Mia's POV
"Shoot him."
Ash's voice sliced through the room like a blade. Calm. Cold.
The gun weighed heavy in my grip. Across from me, the man on his knees looked nothing like his profile picture. Broken. Trembling. Half-naked.
"Shoot him, Mia."
Sweat prickled at my edges, heart pounding hard enough to make sounds in my ears .
"I SAID SHOOT HIM!"
My finger jerked. Bang!
The echo carved into my skull. His body dropped. My first kill. My initiation.
⸻
I jolted awake, lungs tight, heart racing.
Popcorn littered the floor as my cheek pressed into the couch's soft fur. I brushed the kernels away with a groan. Some people wake from dreams of beaches and birds chirping, while I wake up from bloody nightmares.
Cute.
Christmas.
Easter
Valentine's.
Adorable little holidays . Me? I celebrate any day I don't have to shoot someone in the face.
I stretched out across the couch, forcing myself into normalcy—popcorn, silence, TV I didn't care about. Pretending. I even bounced once on the cushions, like a kid testing a trampoline. Don't judge me.
Then, of course, my phone rang.
It was Ash.
I answered flatly. "What do you want?"
"You," he chuckled.
I snorted. "The other thing you want."
His laugh rumbled through the line, dark and deep. "A direct order just came in. Get dressed, mi amore."
A direct order. Code for: do it the client's way, or don't bother coming back.
"I'll be there," I muttered.
Click. Call ended.
And there goes my day off .
⸻
I stood at my closet, staring like it was an exam question I hadn't studied for. After five seconds, I grabbed a grey hoodie and joggers. Neutral and forgettable just perfect.
Once upon a time, I'd spend hours arguing with myself over heels or sneakers to wear. Now a matching hoodies and joggers and i'm done. That girl's gone.
My phone pinged. Red's message came up and it was my target info.
I scanned it once, deadpan. My reflection stared back from the screen—blue eyes that used to belong to a doctor. Now they belonged to an assassin with decent taste in loungewear.
Don't call me a victim. I picked survival.
Don't call me heartless. My heart just learned discipline.
Two years ago, I stitched people together. Now I break them apart. Isn't that ironic.
And the messed-up part?
I'm damn good at it.
I pulled the hoodie over my head, shoved my phone in my pocket, and stepped out.
Another job. Another ghost. Another punchline in this bad joke I call a life.

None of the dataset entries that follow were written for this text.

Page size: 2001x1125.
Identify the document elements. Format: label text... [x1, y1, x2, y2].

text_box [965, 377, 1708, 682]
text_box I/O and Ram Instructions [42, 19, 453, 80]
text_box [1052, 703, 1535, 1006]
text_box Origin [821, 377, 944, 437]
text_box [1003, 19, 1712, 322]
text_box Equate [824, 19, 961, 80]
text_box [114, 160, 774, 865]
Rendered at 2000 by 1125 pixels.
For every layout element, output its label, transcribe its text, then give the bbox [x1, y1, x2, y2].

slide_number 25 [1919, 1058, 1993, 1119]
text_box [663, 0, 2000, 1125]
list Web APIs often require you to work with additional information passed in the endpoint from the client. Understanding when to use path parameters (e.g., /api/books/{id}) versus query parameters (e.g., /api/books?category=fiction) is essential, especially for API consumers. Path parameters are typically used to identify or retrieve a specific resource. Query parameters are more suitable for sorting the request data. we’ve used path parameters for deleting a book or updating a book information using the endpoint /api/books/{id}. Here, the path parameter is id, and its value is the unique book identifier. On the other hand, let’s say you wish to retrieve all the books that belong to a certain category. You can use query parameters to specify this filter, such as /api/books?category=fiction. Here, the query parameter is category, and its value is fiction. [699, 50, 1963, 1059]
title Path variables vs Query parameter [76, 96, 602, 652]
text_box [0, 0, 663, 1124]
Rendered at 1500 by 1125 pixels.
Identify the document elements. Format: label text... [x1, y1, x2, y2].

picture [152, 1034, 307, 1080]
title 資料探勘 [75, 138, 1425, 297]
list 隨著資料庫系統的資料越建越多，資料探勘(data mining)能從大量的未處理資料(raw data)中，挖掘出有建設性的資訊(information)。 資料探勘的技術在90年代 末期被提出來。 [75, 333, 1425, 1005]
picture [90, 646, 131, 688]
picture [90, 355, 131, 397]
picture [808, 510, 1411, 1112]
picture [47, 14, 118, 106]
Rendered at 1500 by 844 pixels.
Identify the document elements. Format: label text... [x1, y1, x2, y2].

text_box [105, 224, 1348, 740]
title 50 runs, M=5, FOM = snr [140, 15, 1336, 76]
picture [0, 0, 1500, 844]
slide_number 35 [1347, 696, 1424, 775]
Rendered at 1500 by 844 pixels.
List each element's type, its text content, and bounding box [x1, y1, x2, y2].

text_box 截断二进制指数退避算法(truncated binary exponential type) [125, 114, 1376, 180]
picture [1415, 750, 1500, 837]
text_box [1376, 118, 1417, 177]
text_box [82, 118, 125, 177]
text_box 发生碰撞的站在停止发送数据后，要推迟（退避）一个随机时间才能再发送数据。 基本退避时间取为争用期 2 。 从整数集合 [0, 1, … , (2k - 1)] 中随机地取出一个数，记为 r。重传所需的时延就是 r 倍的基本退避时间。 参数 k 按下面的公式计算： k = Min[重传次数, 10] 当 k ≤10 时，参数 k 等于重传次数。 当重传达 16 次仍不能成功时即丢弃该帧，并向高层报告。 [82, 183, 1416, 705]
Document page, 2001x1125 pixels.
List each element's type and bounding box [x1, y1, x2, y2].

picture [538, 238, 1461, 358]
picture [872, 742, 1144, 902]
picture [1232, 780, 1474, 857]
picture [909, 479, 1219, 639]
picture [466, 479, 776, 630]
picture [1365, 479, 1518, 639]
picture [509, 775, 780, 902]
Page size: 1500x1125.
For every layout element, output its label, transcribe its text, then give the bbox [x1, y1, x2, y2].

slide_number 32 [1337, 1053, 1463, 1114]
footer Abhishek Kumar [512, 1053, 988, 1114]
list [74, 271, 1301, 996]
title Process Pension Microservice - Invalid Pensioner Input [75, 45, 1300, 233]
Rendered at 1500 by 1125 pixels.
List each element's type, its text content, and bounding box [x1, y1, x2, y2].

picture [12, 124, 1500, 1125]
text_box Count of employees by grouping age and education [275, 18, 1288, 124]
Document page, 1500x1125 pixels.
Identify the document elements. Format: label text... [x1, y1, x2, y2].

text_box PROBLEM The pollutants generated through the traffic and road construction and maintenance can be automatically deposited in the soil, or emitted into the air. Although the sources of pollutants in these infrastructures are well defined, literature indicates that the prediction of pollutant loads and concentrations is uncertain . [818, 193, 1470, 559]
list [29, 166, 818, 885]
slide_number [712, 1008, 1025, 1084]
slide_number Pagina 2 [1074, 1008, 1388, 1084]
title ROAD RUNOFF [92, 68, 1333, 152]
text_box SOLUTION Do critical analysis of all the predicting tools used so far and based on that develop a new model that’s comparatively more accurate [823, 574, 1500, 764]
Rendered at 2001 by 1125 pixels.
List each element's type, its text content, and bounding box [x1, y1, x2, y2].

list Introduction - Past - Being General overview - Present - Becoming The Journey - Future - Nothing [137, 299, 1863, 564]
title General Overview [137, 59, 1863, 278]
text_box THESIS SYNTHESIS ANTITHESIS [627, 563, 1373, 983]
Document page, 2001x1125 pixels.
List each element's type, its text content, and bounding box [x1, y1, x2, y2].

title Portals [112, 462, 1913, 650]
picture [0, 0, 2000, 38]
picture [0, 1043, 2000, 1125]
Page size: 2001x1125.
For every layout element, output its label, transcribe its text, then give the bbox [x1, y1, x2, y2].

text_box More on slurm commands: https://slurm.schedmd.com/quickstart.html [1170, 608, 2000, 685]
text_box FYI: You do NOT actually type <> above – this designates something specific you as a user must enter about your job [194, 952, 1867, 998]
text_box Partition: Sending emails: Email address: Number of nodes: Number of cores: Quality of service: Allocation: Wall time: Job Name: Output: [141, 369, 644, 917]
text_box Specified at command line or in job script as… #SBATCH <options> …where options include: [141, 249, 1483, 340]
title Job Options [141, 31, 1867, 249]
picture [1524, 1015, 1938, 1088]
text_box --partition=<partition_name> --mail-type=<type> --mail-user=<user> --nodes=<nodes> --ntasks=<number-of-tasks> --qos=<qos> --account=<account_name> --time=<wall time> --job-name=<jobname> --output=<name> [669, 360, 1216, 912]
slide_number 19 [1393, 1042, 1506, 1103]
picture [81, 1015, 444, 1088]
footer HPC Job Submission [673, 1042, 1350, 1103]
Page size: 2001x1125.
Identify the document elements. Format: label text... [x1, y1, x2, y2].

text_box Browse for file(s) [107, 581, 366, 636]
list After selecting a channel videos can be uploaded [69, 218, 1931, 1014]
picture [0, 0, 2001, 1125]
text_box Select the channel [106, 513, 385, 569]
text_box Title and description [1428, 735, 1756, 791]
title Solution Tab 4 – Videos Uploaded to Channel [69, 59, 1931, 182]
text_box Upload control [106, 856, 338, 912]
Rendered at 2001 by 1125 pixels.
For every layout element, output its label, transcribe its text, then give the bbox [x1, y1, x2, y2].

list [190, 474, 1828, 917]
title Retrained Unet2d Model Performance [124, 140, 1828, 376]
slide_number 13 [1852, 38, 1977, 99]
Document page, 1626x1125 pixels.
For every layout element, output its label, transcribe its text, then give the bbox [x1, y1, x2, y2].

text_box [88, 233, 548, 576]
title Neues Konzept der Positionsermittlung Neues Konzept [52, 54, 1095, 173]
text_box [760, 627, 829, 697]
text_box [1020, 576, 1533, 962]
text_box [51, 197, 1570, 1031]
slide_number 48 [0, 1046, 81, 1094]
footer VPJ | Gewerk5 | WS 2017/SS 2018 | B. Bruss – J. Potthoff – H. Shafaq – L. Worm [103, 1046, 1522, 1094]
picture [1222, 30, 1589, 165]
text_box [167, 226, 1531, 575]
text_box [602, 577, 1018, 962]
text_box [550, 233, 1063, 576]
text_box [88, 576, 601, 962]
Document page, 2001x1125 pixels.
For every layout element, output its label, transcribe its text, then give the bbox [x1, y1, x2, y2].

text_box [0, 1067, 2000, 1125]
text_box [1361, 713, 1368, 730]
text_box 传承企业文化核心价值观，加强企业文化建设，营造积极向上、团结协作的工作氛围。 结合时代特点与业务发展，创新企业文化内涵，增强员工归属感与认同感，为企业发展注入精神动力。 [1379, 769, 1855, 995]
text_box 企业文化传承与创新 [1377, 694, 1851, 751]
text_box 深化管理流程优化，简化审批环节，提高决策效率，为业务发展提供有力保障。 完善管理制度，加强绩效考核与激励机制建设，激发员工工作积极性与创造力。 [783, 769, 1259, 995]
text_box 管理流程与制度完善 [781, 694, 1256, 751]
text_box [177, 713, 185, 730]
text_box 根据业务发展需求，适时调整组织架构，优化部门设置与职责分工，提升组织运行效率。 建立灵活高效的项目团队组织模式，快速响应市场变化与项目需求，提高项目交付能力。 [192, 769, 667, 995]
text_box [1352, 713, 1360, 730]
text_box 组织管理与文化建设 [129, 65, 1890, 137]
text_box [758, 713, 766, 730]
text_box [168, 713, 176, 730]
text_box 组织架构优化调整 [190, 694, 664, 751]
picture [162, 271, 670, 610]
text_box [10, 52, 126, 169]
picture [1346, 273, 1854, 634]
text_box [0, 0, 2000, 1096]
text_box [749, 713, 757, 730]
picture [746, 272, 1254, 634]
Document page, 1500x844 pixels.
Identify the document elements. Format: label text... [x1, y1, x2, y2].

And no, I wasn't afraid. Not of Ash.
And definitely not of death.
I pulled up at a safe distance—not close enough to be spotted, but close enough to get a perfect view.
"Wow. An official gathering… that's definitely new," I muttered with a dry smirk, earning a heavy sigh from Red.
"Can you quit complaining already? You're making my ears hurt."
"It was supposed to be a soliloquy. You just happened to be listening," I said, squinting at the crowd. Polished rich folks were lined up in the parking lot, all smiles, all masks, pretending to be more important than they really were.
"It's a mask event," I noted, frowning slightly.
"Apparently," Red replied, fingers clacking furiously against her keyboard. No doubt hacking into the building's security system.
"There are three cameras in the parking lot," she recited. "Two near the streetlights, one close to the entrance, another by the left."
My eyes followed her words like a map. "Looks like I'll be saying hello."
"Quit joking. We're on a mission here," she whined.
"We kill people for a living, Mia Easy or not, it's still wrong. Still inhuman."
"You make it sound like I'm a monster," I chuckled, though bitterness laced my tone.
She softened. "I'm sorry, okay? I'm just stressed, and you keep making comments like that"
The big softie in her always peeked through. Made me snort. "'Sorry'… that's not even a word. Just an affirmation seeker."
"Where are you going?"
"Closer look," I said, cutting her off. Hood up, door slammed, AirPods in.
I shoved my hands into my pockets and leaned close to the building wall, scanning the scene. Not business. Too polished. Probably a birthday or an anniversary
"It's clear," Red's voice crackled in my ear. "You have ten minutes to get in. Their system will caught in a loop during this period. Your coast is clear."
"Perfect."
I strolled in, unbothered. No obstacles, no interruptions. Exactly how I preferred it.
"I'm in," I said into my AirPods, brushing dust off my grey pants.
And there it was—the trick of penetrating an airtight bubble without leaving a scratch. I made it look simple, but it wasn't. Everyone had a role, and one wrong move could topple the entire game. The rules kept things balanced. Change them, break them, bend them—and everything fell apart.
But if everyone played their part? Then it was as easy as taking candy from a granny. Not that grannies should be taking candy anyway.